**Reading passage**
Lawyers hired by Boris Johnson to rubbish the Commons Partygate inquiry have a “systemic misunderstanding” of parliamentary process and used “misplaced analogies”, according to a group of senior MPs.
In a fightback campaign to avoid the investigation into the former prime minister being derailed, the privileges committee drew up a dossier to refute criticism about its work.
The MPs hit out at “personal attacks” levied against them by Johnson’s allies, saying the unprecedented and groundless criticism could constitute contempt of parliament.
Legal advice from David Pannick and Jason Pobjoy commissioned in the dying days of Johnson’s administration at a cost of £130,000 to the taxpayer argued that the committee was using “a fundamentally flawed approach” and unfair procedures.
The committee’s rebuttal dossier was due to be published earlier this month but was delayed after the death of the Queen and wrangling over who should fill a vacant spot among its seven members.

**Supplied material**
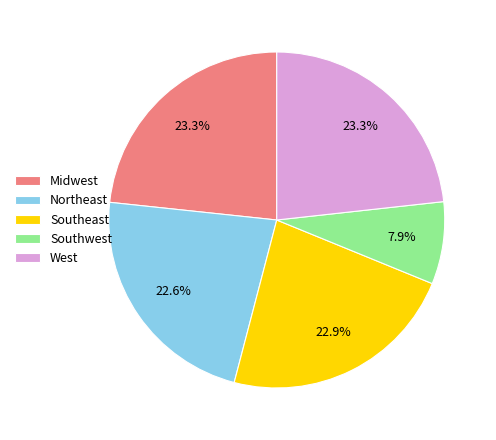

Count the number of slices in the pie.

5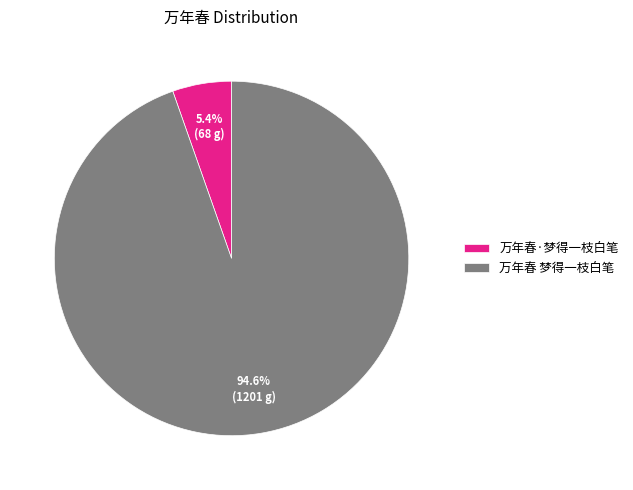

What percentage is NOT represented by 万年春 梦得一枝白笔?

5.4%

**Task requirements**
In the article about the Partygate inquiry, how much did the legal advice from David Pannick and Jason Pobjoy cost the taxpayer? Rely only on the article about the Partygate inquiry, not on the material.

**Response to this task**
£130,000.